In multi-stream mode, each stream has its own processor and buffer. A mixer thread combines them, applies optional mixed-processing, and outputs via the writer.

flowchart LR
  A[Stream 0] --> P0[Processor] --> RB0[Buffer]
  B[Stream 1] --> P1[Processor] --> RB1[Buffer]
  N[Stream N] --> PN[Processor] --> RBN[Buffer]

  subgraph Mixer Thread
    RB0 --> M[Mixer]
    RB1 --> M
    RBN --> M
  end
  M --> Mixed[Mixed Processor]
  Mixed --> SINK[Writer]
Loading

Configuration

Renderer is created with esp_audio_render_cfg_t.

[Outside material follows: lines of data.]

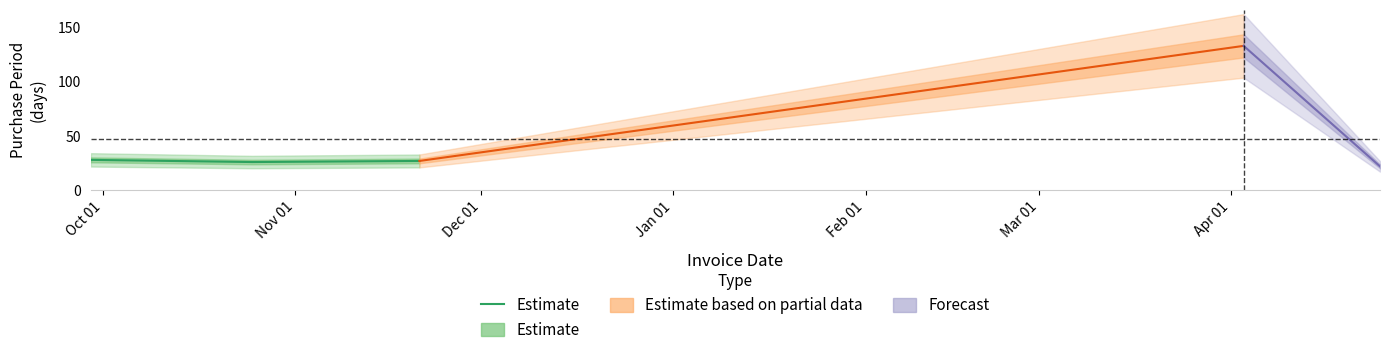

Count the values in the range 26 to 28.

3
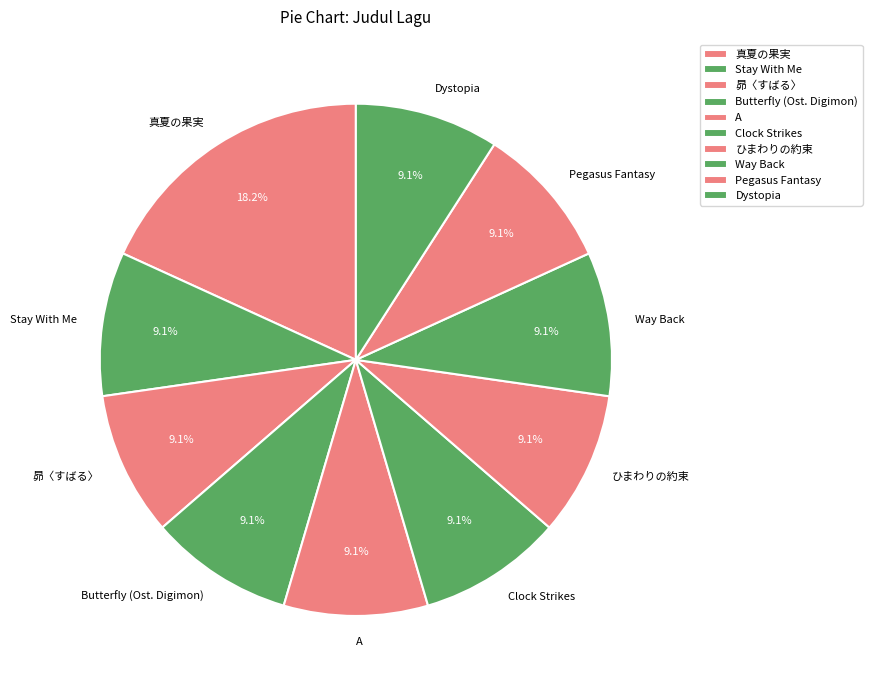

What is the ratio of the value at 昴〈すばる〉 to the value at Pegasus Fantasy?

1.0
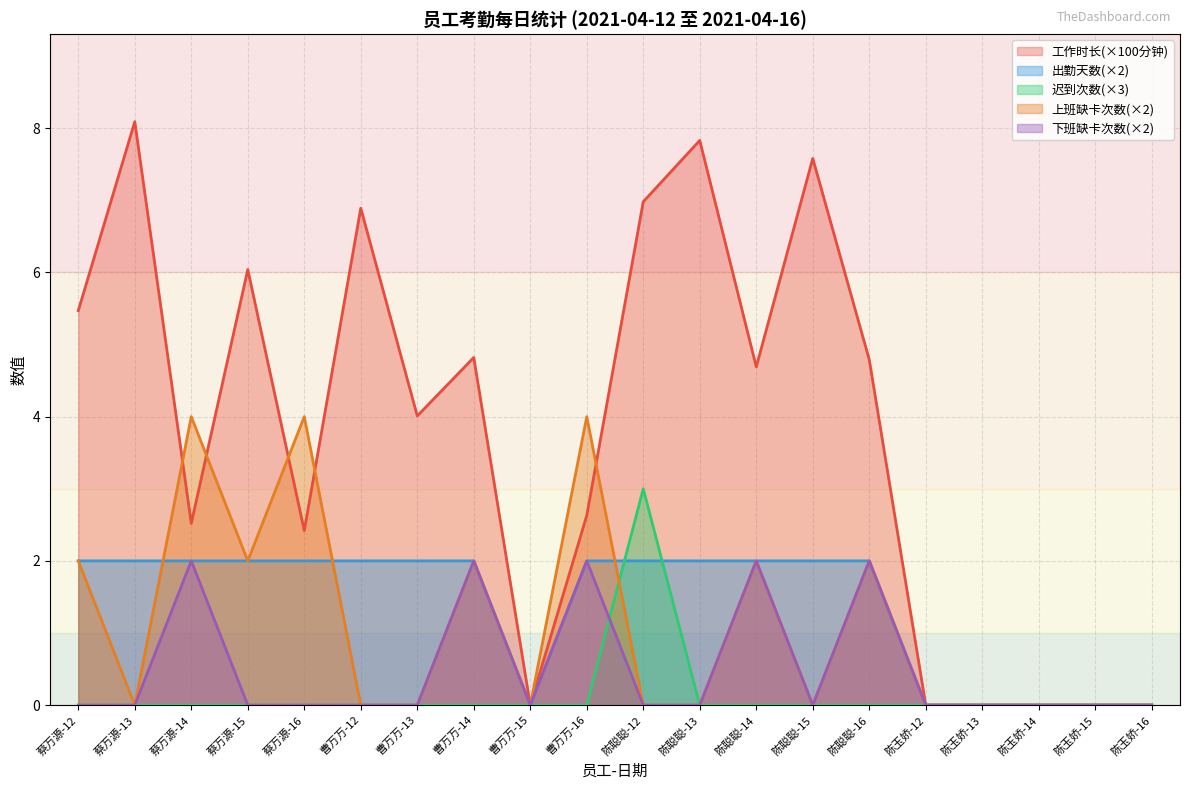

What is the total value across all series at 曹万万-13?

6.0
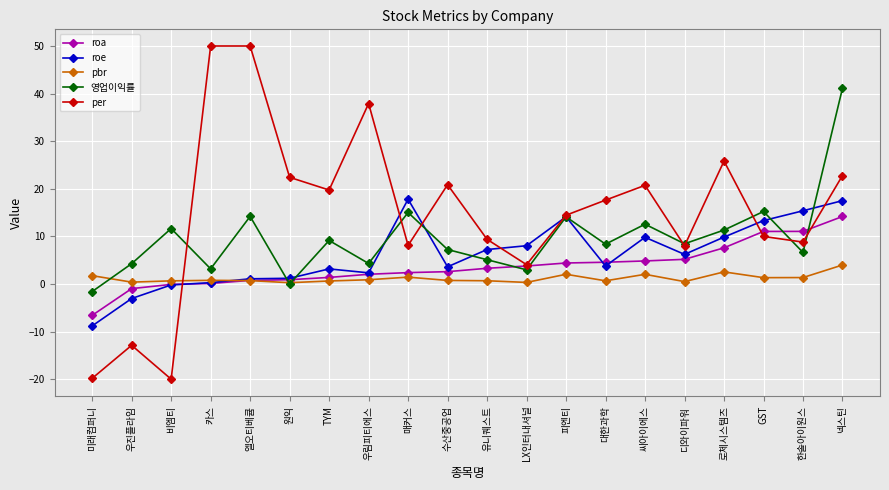

What is the minimum value shown in the chart?

-20.0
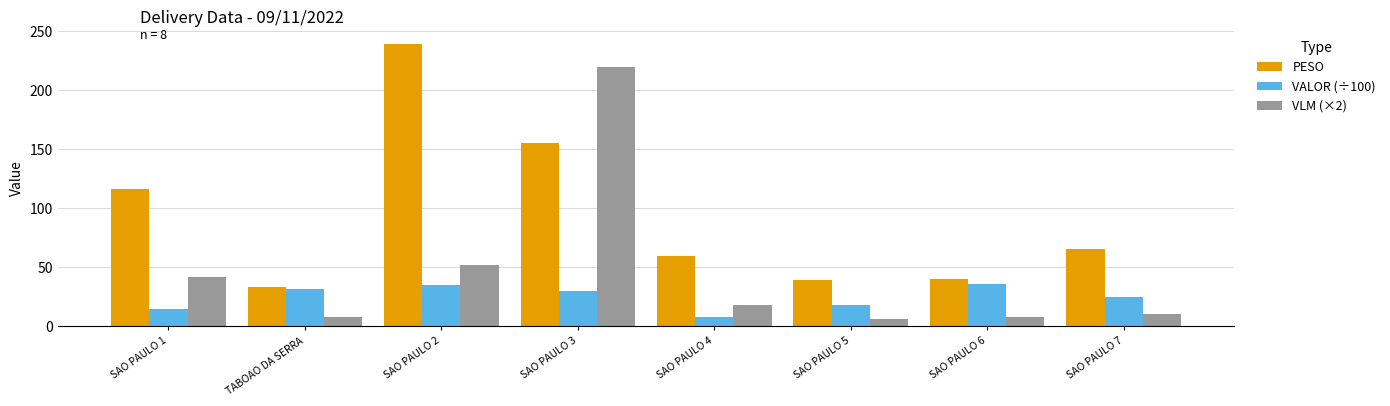

What is the label of the 6th bar from the left?

SAO PAULO 5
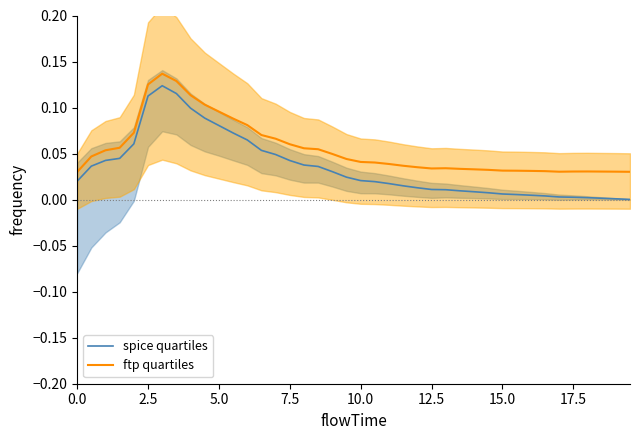

True or false: spice quartiles and ftp quartiles intersect in this chart.

False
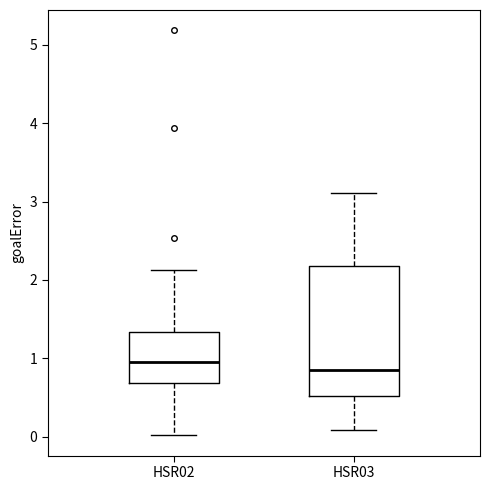

Reading left to right, read every box against the y-axis: the position of its median line, the range the box covers, and the ends of its whiskers. The values are not printed on the chart, so give them approximately, as read against the axis.

HSR02: median 0.9, box 0.7 to 1.3, whiskers 0.0 to 2.1
HSR03: median 0.9, box 0.5 to 2.2, whiskers 0.1 to 3.1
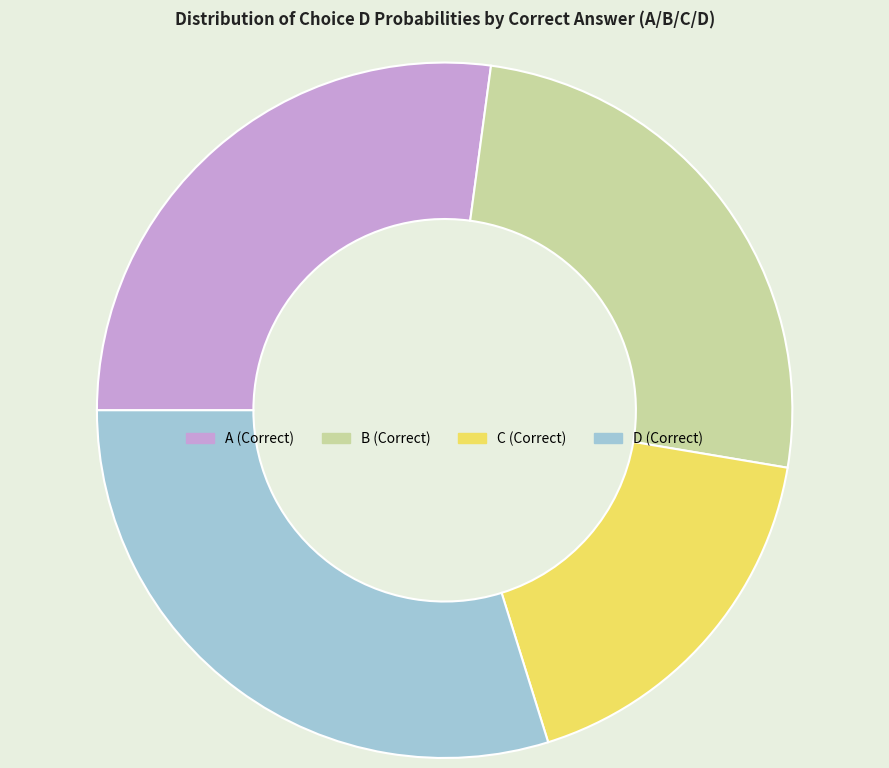

Which slice is the smallest?

C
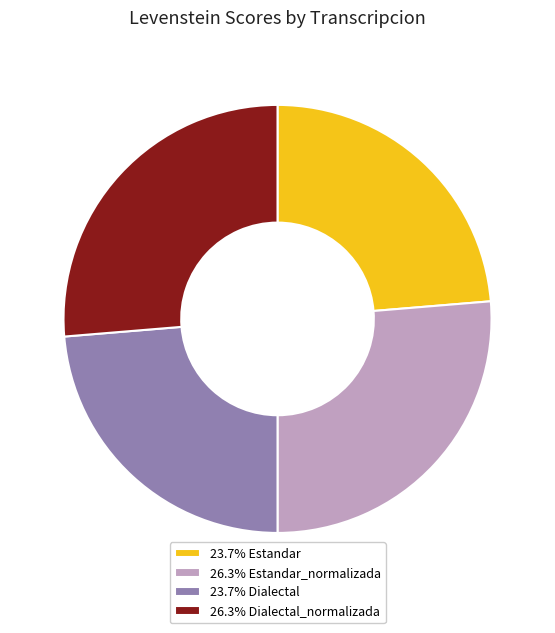

Approximately how many times larger is the value at 23.7% Dialectal compared to 23.7% Estandar?

1.0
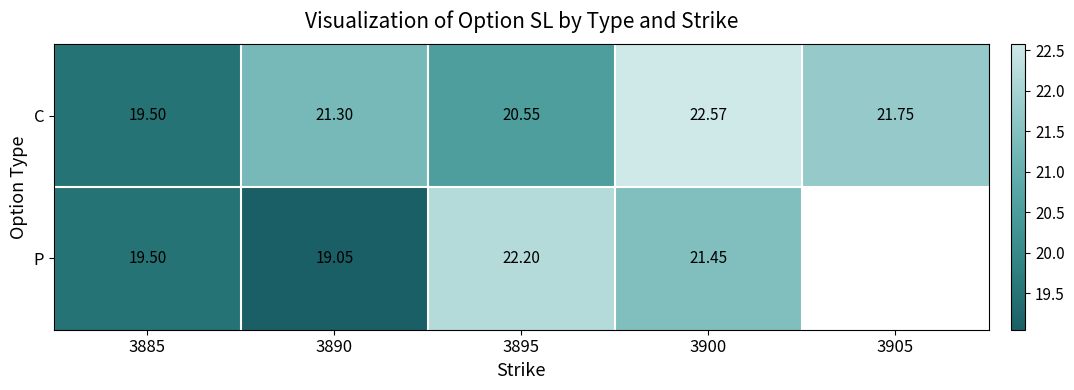

How many data points in C are above 21?

3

Field Description Required Default
max_stream_num Max number of streams (1 = no mixer, >1 = mixer)
out_writer Final PCM writer callback
out_ctx Context pointer for writer callback Optional NULL
out_sample_info Desired output format (must match sink) Optional Dynamic change through esp_audio_render_set_out_sample_info
pool GMF pool handle (needed if using processors) Optional NULL
process_period Mixer process unit in ms (e.g. 20 ms) Optional 20 ms

Stream Lifecycle

stateDiagram-v2
  [*] --> Created: esp_audio_render_create
  Created --> Opened: esp_audio_render_stream_open
  Opened --> Writing: esp_audio_render_stream_write
  Writing --> Paused: esp_audio_render_stream_pause(true)
  Paused --> Writing: esp_audio_render_stream_pause(false)
  Writing --> Closed: esp_audio_render_stream_close
  Closed --> Destroyed: esp_audio_render_destroy
Loading

Notes:

  • Destroy will automatically close all streams - never call any render related API again
  • After closing, a stream can be re-opened if needed.

Typical Scenarios

  • 🎵 Single Stream Playback – Decode and render one audio source (e.g., MP3, WAV).
  • 📱 TTS + Notification Mixing – Mix voice prompts with system sounds.
  • 🎧 Background Music + Voice Chat – Simultaneous playback, with optional ducking (lowering background music volume during voice).
  • 🎹 Music Generation (Auto-Generated Tracks) – Example: a piano piece split into 4 tracks (melody, chords, pedal, percussion), mixed in real-time.

Minimal Example

#include "esp_audio_render.h"
#include "esp_gmf_pool.h"
#include "esp_codec_dev.h"

static int my_write(uint8_t *pcm, uint32_t len, void *ctx)
{
    esp_codec_dev_handle_t play_handle = ctx;
    esp_codec_dev_write(play_handle, pcm, len);
    return 0;
}

// Make sure codec device is opened and set to 48kHz, 2ch, 16bit
void example(esp_codec_dev_handle_t play_handle)
{
    esp_gmf_pool_handle_t pool = NULL;
    esp_gmf_pool_init(&pool);
    // Add your customized element into pool, or use esp-gmf loader

    esp_audio_render_cfg_t cfg = {
        .max_stream_num = 1,
        .out_writer = my_write,
        .out_ctx = play_handle,
        .out_sample_info = {
            .sample_rate = 48000,
            .channels = 2,
            .bits_per_sample = 16,
        },
        .pool = pool,
    };
    esp_audio_render_handle_t render = NULL;
    esp_audio_render_create(&cfg, &render);

    // Suppose input sample info is 16kHz, 2ch, 16bit
    esp_audio_render_sample_info_t in = {
        .sample_rate = 16000,
        .channels = 2,
        .bits_per_sample = 16,
    };
    esp_audio_render_stream_handle_t stream;
    esp_audio_render_stream_get(render, ESP_AUDIO_RENDER_FIRST_STREAM, &stream);
    esp_audio_render_stream_open(stream, &in);

    // Loop to feed data
    esp_audio_render_stream_write(stream, buf, len);

    esp_audio_render_stream_close(stream);
    esp_audio_render_destroy(render);
    esp_gmf_pool_deinit(pool);
}

For more detailed usage, take the example code audio_render and simple_piano for reference.


Best Practices

  • Align PCM frame sizes with the configured process period (default 20 ms).
  • In multi-stream mode, avoid underruns by ensuring all streams provide enough data.
  • Use esp_audio_render_stream_get_latency() to monitor end-to-end buffering.